HAUSBESUCH
Pelé und Franz nackt beim Duschen
Volker Hinz, Fotograf
Geht es um Fotografie, kennt der Hausherr keine Scheu. Die Wohnung wird geöffnet, Flur und Küche werden sowieso gezeigt. Auch in den beiden Schlafzimmern hängt Sehenswertes. Also werden auch diese Türen geöffnet. Schon nach wenigen Minuten schwirren die Namen großer Fotografen wie im Sommer die Insekten im nahen Park durch die Wohnung. Die ganz Großen der Fotografie sind an den Wänden verewigt.
Helmut Newton, Peter Lindbergh, Juergen Teller – was bei anderen nach „name dropping“ klingen kann, gerät bei Volker Hinz zur Tour d’horizon. Eine Reise durch die Welt der Kunst, der Politik, des Sports, der Fotografie sowieso.
Wie nur wenige andere seines Berufes hat Volker Hinz die Welt bereist. Acht Jahre fotografierte er von New York aus für den „Stern“, anschließend kehrte er zurück nach Hamburg. Am Ende seines Berufslebens sind es 38 Jahre, die der gebürtige Blankeneser für das Magazin fotografierte. Schnell stand für den gelernten Elektromechaniker fest: Ich will Fotograf werden. Sein erster Chef heißt Sven Simon. Für sein Büro fotografiert Hinz in Bonn, damals noch Sitz der Regierung.
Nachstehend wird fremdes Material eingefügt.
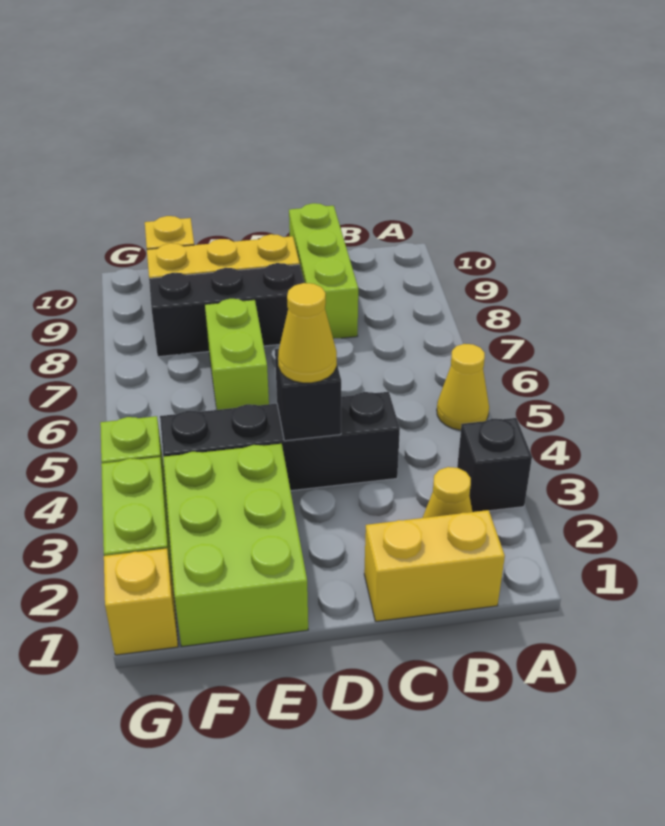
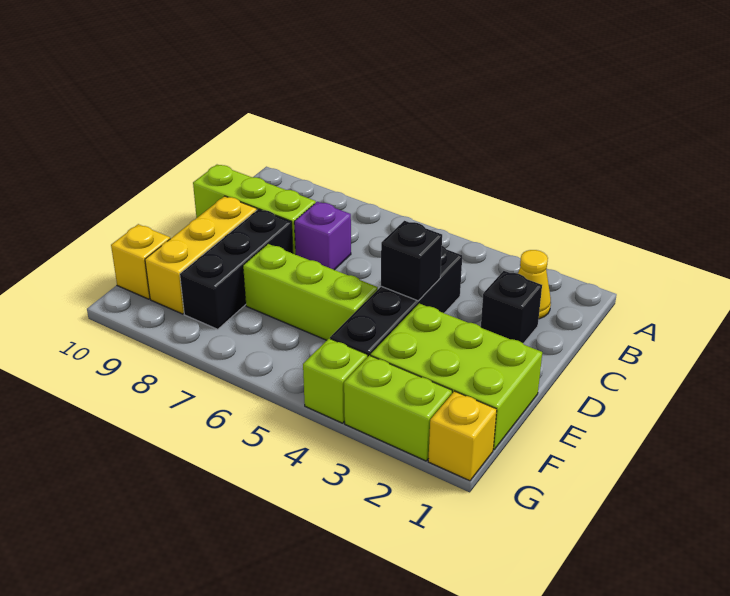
black brick A3 level 1 -> black brick C2 level 1
yellow cone A5 level 1 -> none
yellow brick B1:C1 level 1 -> none
none -> purple brick C7 level 1
yellow cone D4 level 3 -> none
lime brick E6:E7 level 1 -> lime brick E5:E7 level 1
Politiker wie Willy Brandt und Walter Scheel werden von Volker Hinz fotografisch begleitet, wenn diese Männer Weltpoltik machen.
Wenig später kommt der Anruf von Rolf Gillhausen, jahrzehntelang das „Oberauge“ des „Sterns“. Damit ist der Grundstein für eine unvergleichliche Karriere gelegt.
Nie zeigt Volker Hinz Menschen gekünstelt, plakativ oder in einer Pose erstarrt. Nie sind seine Bilder denunziatorisch oder gar hämisch. Ob Willy Brandt unmittelbar nach seinem Rücktritt 1974, Beckenbauer und Pelé nackt beim Duschen oder immer wieder den rauchenden Helmut Schmidt – stets drückt Hinz im richtigen Moment auf den Auslöser.
Ein Besuch bei Volker Hinz, das Blättern in seinen Fotobänden, das Gespräch über die Fototechnik von heute, Objektive und Bildbearbeitung machen deutlich, wie sich die gesamte Branche verändert hat.
Ging es in der Blütezeit der Fotografie um das im genau richtigen Moment gemachte Foto, muss sich der Betrachter von heute gegen eine Bilderflut wehren, die droht, ihn zu erschlagen. So verkörpert Volker Hinz eine aussterbende Spezies Fotografen.
„Ich bin Fotograf mit Haut und Haaren“, so Volker Hinz in einem Interview im Jahr seines Abschieds vom „Stern“. – Dieser Satz gilt seit nun fast fünf Jahrzehnten.